The Wee Messiah in the bunnet - how Rangers could do with someone like him
In
2012, nobody came forward to save the jerseys and Rangers went under;
unless the GASL is removed, it could happen a second time at Ibrox;
and that is not scare-mongering.
So,
operating with one hand tied behind their backs, the churnalists and
stenographers have to write something, anything. Mind you, whatever
they do write will be read. In this morning's list of most-read
stories on The Herald's website, the stories ranked 1st,
3rd,th, 8th, 12th, 17th
and 19th were all Rangers stories. Is nothing else
happening in Scottish football?
Nothing
is surer than, for the rest of this week, the football agenda will be
driven by the Miller-Murty-Wallace menage a trois, which aint no
happy three-in-a-bed romp. The stenographers will be thumbing through
their contacts book, trying to decide which of the usual suspects can
say the most-outlandish thing about the whole sorry mess, to prop-up
their paper's slipping circulation.
BACK
in 2010, during the World Cup in South Africa, Frank Lampard fired in
a shot which came down off the German crossbar and, as TV pictures
demonstrated only too clearly, hit the ground over the line. The ball
then spun backwards and was clutched and cleared by a grateful Manuel
Neuer.
Lampard
hit the shot at 37 minutes, 14 seconds into the game, but, at 38.06,
at the opposite end of the park – play having continued from Neur's
throw-out, Lukas Podolski fired a shot a foot wide. Now, supposing
that Podolski shot had gone in – cue uproar.
Any
way, it has taken a number of years, but, the furore over the Lampard
no-goal has eventually led to the introduction of the VAR review
system.
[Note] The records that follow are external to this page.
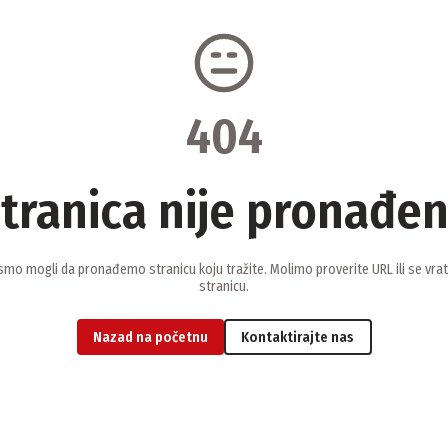
404
tranica nije pronađe
smo mogli da pronađemo stranicu koju tražite. Molimo proverite URL ili se vra
stranicu.
Nazad na početnu
Kontaktirajte nas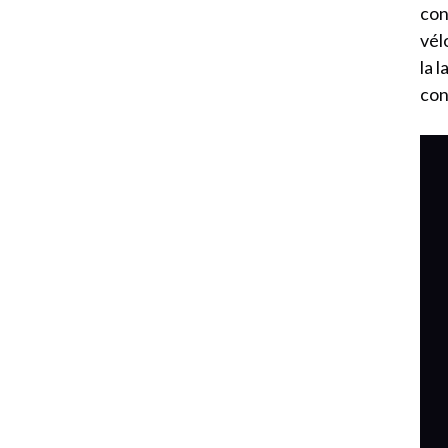
con
vél
la 
con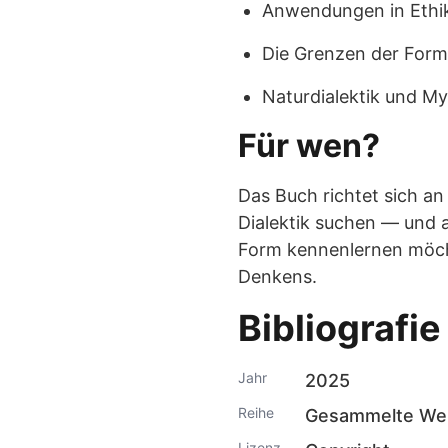
Anwendungen in Ethik,
Die Grenzen der Form
Naturdialektik und My
Für wen?
Das Buch richtet sich an
Dialektik suchen — und a
Form kennenlernen möcht
Denkens.
Bibliografie
Jahr
2025
Reihe
Gesammelte Wer
Lizenz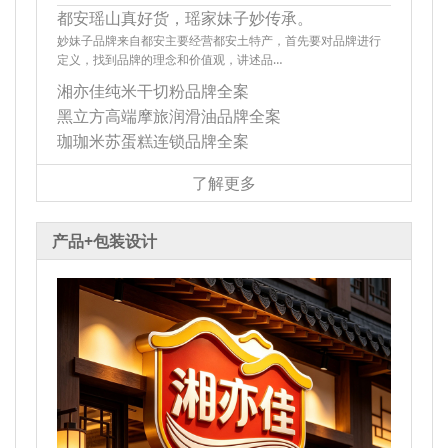
都安瑶山真好货，瑶家妹子妙传承。
妙妹子品牌来自都安主要经营都安土特产，首先要对品牌进行
定义，找到品牌的理念和价值观，讲述品…
湘亦佳纯米干切粉品牌全案
黑立方高端摩旅润滑油品牌全案
珈珈米苏蛋糕连锁品牌全案
了解更多
产品+包装设计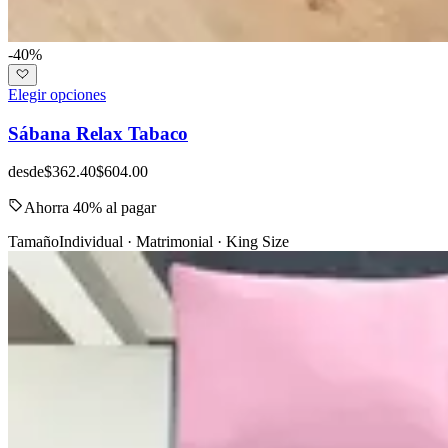
-40%
Elegir opciones
Sábana Relax Tabaco
desde
$362.40
$604.00
Ahorra 40% al pagar
Tamaño
Individual · Matrimonial · King Size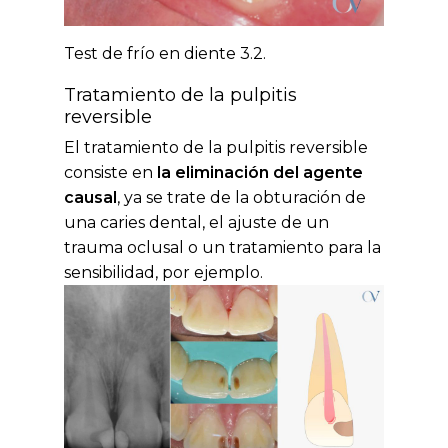
Test de frío en diente 3.2.
Tratamiento de la pulpitis
reversible
El tratamiento de la pulpitis reversible
consiste en
la eliminación del agente
causal
, ya se trate de la obturación de
una caries dental, el ajuste de un
trauma oclusal o un tratamiento para la
sensibilidad, por ejemplo.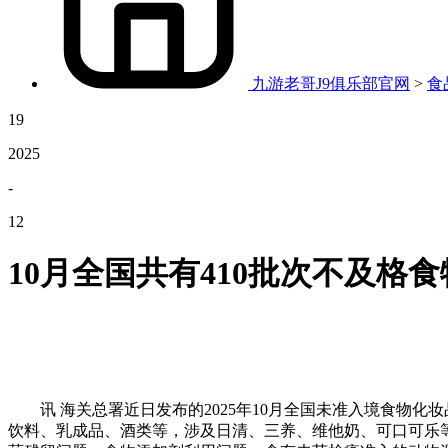
九游老哥J9俱乐部官网
>
食
19
2025
-
12
10月全国共有410批次不及格
讯 海关总署近日发布的2025年10月全国未准入境食物化
饮料、乳成品、酒类等，涉及日清、三养、维他奶、可口可乐等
However, this has not been welcomed with universal approval,
and, the doubters got another reason to be upset yesterday, in the
Bundesliga.
The
referee in the Mainz v Freiburg match, Guido Winkmann, missed a cross
from Mainz's Daniel Brosinski striking the hand of Marc-Olivr Kempf
of Freiburg. He then blew for half-time and off the players trotted,
only for the VAR official to bring the handball to Winkmann's
attention and suggest he award a penalty.
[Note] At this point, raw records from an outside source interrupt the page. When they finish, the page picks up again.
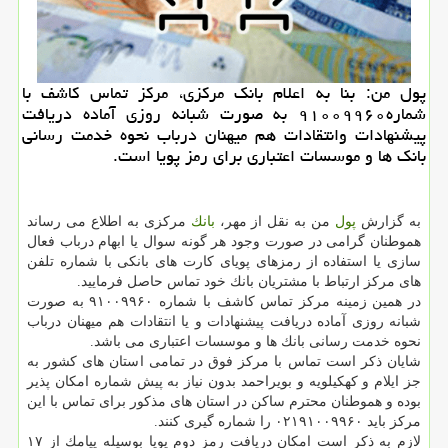
پول من: بنا به اعلام بانك مركزی، مركز تماس كاشف با
شماره۹۱۰۰۹۹۶۰ به صورت شبانه روزی آماده دریافت
پیشنهادات وانتقادات هم میهنان درباب نحوه خدمت رسانی
بانك ها و موسسات اعتباری برای رمز پویا است.
به گزارش
پول
من به نقل از مهر،
بانك
مركزی به اطلاع می رساند
هموطنان گرامی در صورت وجود هر گونه سوال یا ابهام درباب فعال
سازی یا استفاده از رمزهای پویای كارت های بانكی با شماره تلفن
های مركز ارتباط با مشتریان بانك خود تماس حاصل فرمایید.
در همین زمینه مركز تماس كاشف با شماره ۹۱۰۰۹۹۶۰ به صورت
شبانه روزی آماده دریافت پیشنهادات و یا انتقادات هم میهنان درباب
نحوه خدمت رسانی بانك ها و موسسات اعتباری می باشد.
شایان ذكر است تماس با مركز فوق در تمامی استان های كشور به
جز ایلام و كهكیلویه و بویراحمد بدون نیاز به پیش شماره امكان پذیر
بوده و هموطنان محترم ساكن در استان های مذكور برای تماس با این
مركز باید ۰۲۱۹۱۰۰۹۹۶۰ را شماره گیری كنند.
لازم به ذكر است امكان دریافت رمز دوم پویا بوسیله پیامك از ۱۷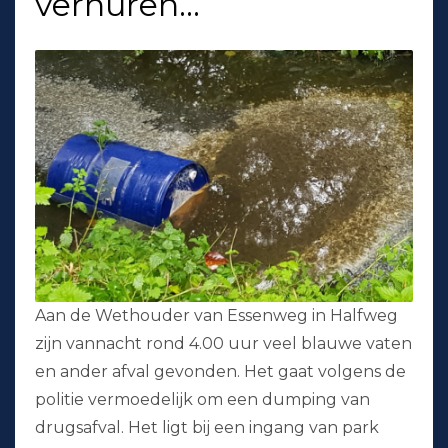
verhuren…
Aan de Wethouder van Essenweg in Halfweg
zijn vannacht rond 4.00 uur veel blauwe vaten
en ander afval gevonden. Het gaat volgens de
politie vermoedelijk om een dumping van
drugsafval. Het ligt bij een ingang van park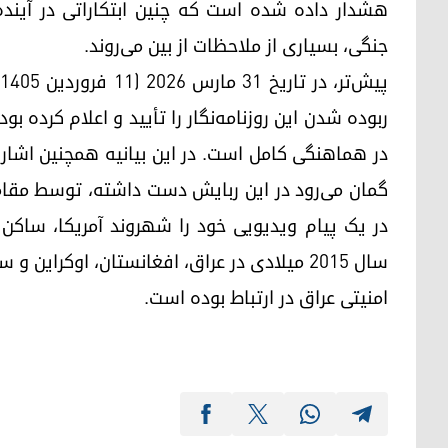
هشدار داده شده است که چنین ابتکاراتی در آیند
جنگی، بسیاری از ملاحظات از بین می‌روند.
در هماهنگی کامل است. در این بیانیه همچنین اشاره
گمان می‌رود در این ربایش دست داشته، توسط مقا
در یک پیام ویدیویی خود را شهروند آمریکا، ساکن ا
سال ۲۰۱۵ میلادی در عراق، افغانستان، اوکرای
امنیتی عراق در ارتباط بوده است.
For you zer is no argument, ze penalty has been given
Some
five minutes after they left the park, Winkmann recalled both teams
and, nearly seven minutes after the original incident, Pablo di
Blasis fired home from the spot. The players then trotted back off to
resume the half-time interval.
I
have seen rugby matches restarted with a penalty from half-way after
a bit of silliness, maybe Winkmann should have let the interval run,
then had the penalty taken before the second-half kicked-off.
I
remember saying, at the time of the Lampard ghost goal, the fact
football is such a free-flowing and fast-moving game would make video
refereeing decisions difficult to bring in. Football is not
stop-start like rugby.
Aside
from the fact, the Mainz penalty looked, to me, to be ball to hand,
the delay in calling the penalty, then having it taken, demonstrates
the difficulty of adapting video technology to the game.
The fans' view - a shite decision and here's the paper to clean it up
Never
mind, if Question of Sport lasts another 40 years, it will come up
again as a What Happened Next question.
It
is maybe just as well the SFA and the SPFL cannot afford VAR, just
imagine what might have happened had that been an Old Firm game, or
another of our little local clan battles passing for football.
If
VAR ever reaches the juniors, it will bring a whole new level of
intensity to such local friendlies as Auchinleck Talbot v Cumnock.